What are the most common reasons a sales process is broken?

Six recurring failures: the process was designed without rep input, it is too detailed and impossible to memorize, stage exits are too vague to enforce, the process is not automated in a CRM, nobody is measuring conversion at each stage, and it has been frozen instead of revised as the business changes.

How many stages should a sales process have?

Between three and seven stages. Each stage should reflect a goal, like Handle Objections, not a single activity, like Schedule Follow-Up Call. If a rep cannot draw the stages on a whiteboard and explain where deals get stuck, the process has too many stages or too much detail.

Should sales reps help design the sales process?

Yes. A sales process built without rep input gets ignored. Spend time with each rep to map how they source leads, when they make first contact, what content they send, and how they close. Borrowed templates from other companies do not work because process has to mirror your buyer and your motion.

Why does sales process automation matter?

High-performing sales orgs are nearly twice as likely to run an automated sales process than underperformers. Automating in a CRM tells reps what to do next on every deal and stops warm leads from drifting. Build the process manually first, then automate, never the other way around.

Which metrics should I use to measure a sales process?

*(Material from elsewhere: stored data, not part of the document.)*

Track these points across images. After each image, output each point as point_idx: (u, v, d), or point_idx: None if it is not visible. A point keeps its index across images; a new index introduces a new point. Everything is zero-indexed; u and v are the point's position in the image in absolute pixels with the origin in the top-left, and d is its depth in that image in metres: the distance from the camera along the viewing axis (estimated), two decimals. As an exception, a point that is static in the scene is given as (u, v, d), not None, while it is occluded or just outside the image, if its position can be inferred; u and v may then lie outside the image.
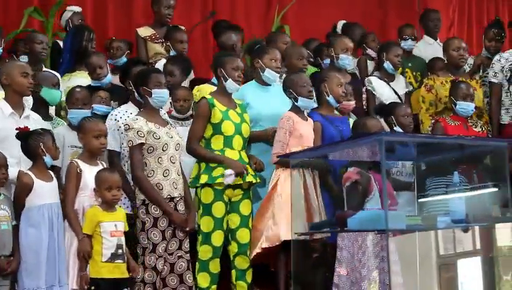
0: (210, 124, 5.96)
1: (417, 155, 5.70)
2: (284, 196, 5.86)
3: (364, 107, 7.35)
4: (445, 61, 7.53)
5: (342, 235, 5.46)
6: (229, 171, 5.84)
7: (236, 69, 6.04)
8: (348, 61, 7.14)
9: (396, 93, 7.37)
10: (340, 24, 8.60)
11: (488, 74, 7.60)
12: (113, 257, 5.32)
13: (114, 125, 6.03)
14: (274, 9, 9.27)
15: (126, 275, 5.39)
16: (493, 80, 7.37)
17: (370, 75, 7.65)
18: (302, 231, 5.60)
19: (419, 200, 5.71)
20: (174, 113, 6.50)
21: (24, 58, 7.08)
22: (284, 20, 9.21)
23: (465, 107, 6.74)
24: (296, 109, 6.14)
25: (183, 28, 7.82)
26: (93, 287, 5.26)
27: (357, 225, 4.86)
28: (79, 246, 5.30)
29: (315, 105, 6.25)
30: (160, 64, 7.11)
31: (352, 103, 6.81)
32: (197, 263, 5.90)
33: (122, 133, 5.96)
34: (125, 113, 6.14)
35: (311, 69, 7.43)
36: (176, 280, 5.69)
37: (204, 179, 5.90)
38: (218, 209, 5.90)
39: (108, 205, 5.39)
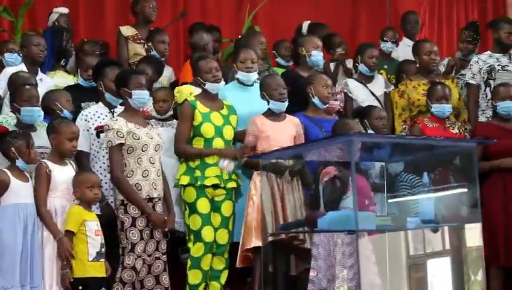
0: (192, 126, 6.04)
1: (388, 156, 5.71)
2: (256, 201, 5.91)
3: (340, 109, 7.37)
4: (417, 64, 7.55)
5: (318, 232, 5.48)
6: (224, 162, 5.95)
7: (209, 71, 6.12)
8: (320, 57, 7.14)
9: (373, 94, 7.40)
10: (305, 24, 8.63)
11: (461, 75, 7.65)
12: (98, 255, 5.38)
13: (84, 126, 6.01)
14: (245, 9, 9.27)
15: (105, 274, 5.43)
16: (471, 81, 7.41)
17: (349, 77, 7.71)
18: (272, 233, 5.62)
19: (390, 200, 5.72)
20: (154, 114, 6.49)
21: (15, 59, 6.98)
22: (255, 20, 9.21)
23: (440, 109, 6.78)
24: (269, 111, 6.18)
25: (166, 34, 7.79)
26: (80, 287, 5.27)
27: (327, 225, 4.86)
28: (59, 245, 5.28)
29: (284, 107, 6.25)
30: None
31: (337, 103, 6.88)
32: (188, 260, 5.96)
33: (92, 134, 5.98)
34: (96, 114, 6.14)
35: (278, 70, 7.46)
36: (153, 280, 5.71)
37: (185, 180, 5.98)
38: (203, 205, 5.97)
39: (87, 204, 5.44)
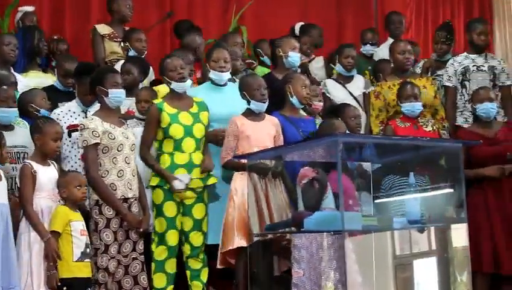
0: (161, 128, 5.96)
1: (373, 156, 5.72)
2: (237, 201, 5.89)
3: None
4: (391, 64, 7.57)
5: (300, 234, 5.46)
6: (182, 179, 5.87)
7: (174, 69, 6.04)
8: (296, 58, 7.12)
9: (352, 95, 7.39)
10: (297, 26, 8.63)
11: (437, 75, 7.67)
12: (83, 255, 5.37)
13: None
14: (232, 10, 9.27)
15: (90, 274, 5.42)
16: (447, 83, 7.46)
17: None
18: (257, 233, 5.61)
19: (375, 201, 5.73)
20: (137, 114, 6.46)
21: None
22: (241, 21, 9.21)
23: (410, 107, 6.78)
24: (248, 111, 6.14)
25: (142, 32, 7.75)
26: (65, 288, 5.26)
27: (313, 226, 4.85)
28: (46, 246, 5.26)
29: (264, 108, 6.21)
30: (119, 66, 7.02)
31: (321, 104, 6.87)
32: (152, 263, 5.90)
33: (63, 133, 5.95)
34: (68, 112, 6.16)
35: (263, 70, 7.45)
36: (131, 281, 5.69)
37: (155, 181, 5.94)
38: (169, 209, 5.92)
39: (73, 204, 5.42)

Track adoption rate, stage-by-stage conversion, average time per stage, sales cycle length, average deal size, forecast accuracy, and overall win rate. When one slips, isolate the stage that is failing instead of trying to fix the whole motion. Targeted fixes beat blanket overhauls. For teams running outbound at scale, Overloop combines a 450M+ contact database, AI personalization, and email + LinkedIn sequences in one workflow.

How often should I revise the sales process?

Tweak monthly, redesign every six to twelve months. Trigger a full redesign when you switch from SDR to full-cycle reps, change ICP, flip from outbound to inbound, or move from on-site demos to online. Treat the process as a living document, not a fixed playbook.

Does a formal sales process actually drive revenue?

Yes. Companies with a defined formal sales process see 18% higher revenue growth than those without, per the Vantage Point Performance and Sales Management Association study. The lift comes from rep focus on activities that move deals, fewer dropped leads, and clear data to coach against.